А откуда это пошло?
По-моему, в 1964 году я впервые прочел в переводе стихи Роберта Фроста. Это меня потрясло. Дело в том, что я не верил, что стихи могут быть такими. Фрост — это, как бы сказать, наиболее пугающий поэт. Речь идет у него в стихах не о трагедии, но о страхе. Дело в том, что трагедия — это всегда fait accompli[2], в то время как страх — это anticipation[3]. То есть страх имеет гораздо больше дело с воображением, чем трагедия. Вариант экзистенциального ужаса или экзистенциального страха, который имеет место у Фроста, — это совершенно не то, с чем сталкиваешься в европейской, континентальной поэзии, это совершенно другое явление. Я был поражен и не верил переводам. И тогда я нашел стихи Фроста и попытался их разобрать по-английски. Оказалось, что все действительно на самом деле так у него и есть. После Фроста мне попался Донн. Совершенно случайно. Я начал читать эти стихи и был еще раз сбит с ног. Я подумал: что же это такое происходит? Два поэта, и оба производят на меня такое впечатление. Может быть, что-нибудь есть еще? Я начал читать вокруг. И чем больше я читал, тем более мне становилось все это интересно и захватывало.
Почему именно они были интересны вам?

▶ _ЧТО ТРЕБУЕТСЯ_
Согласуются ли с отрывком утверждения (а) «Стихи Фроста впервые были прочитаны в переводе», (б) «Главная тема стихов Фроста — трагедия», (в) «Стихи Донна попались не случайно»? На каждое ответьте «да» или «нет» и дословно приведите решающие слова отрывка. Перечень, который идёт дальше, — отдельный материал и с отрывком не связан.

▶ _ПОКАЗАННЫЕ ДАННЫЕ_
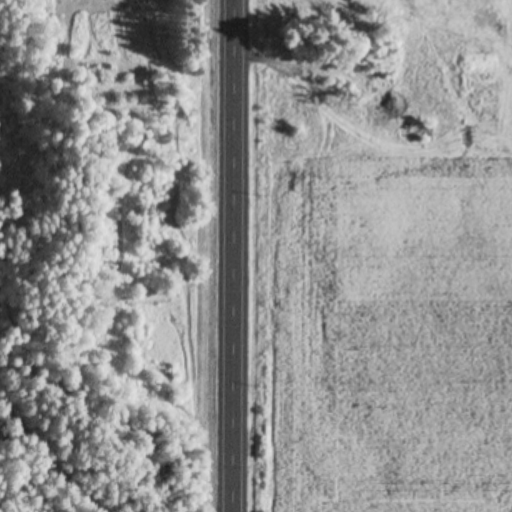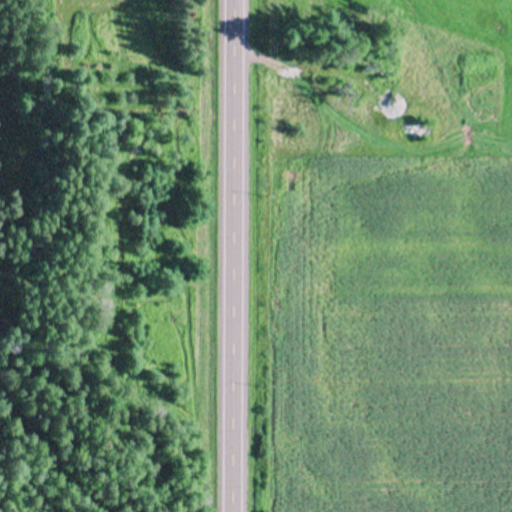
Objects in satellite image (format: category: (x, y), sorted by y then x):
road: (232, 256)
crop: (376, 256)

▶ _ОТВЕТ НА ЗАДАНИЕ_
(а) Да: «в 1964 году я впервые прочел в переводе стихи Роберта Фроста».
(б) Нет: «Речь идет у него в стихах не о трагедии, но о страхе».
(в) Нет: «После Фроста мне попался Донн. Совершенно случайно».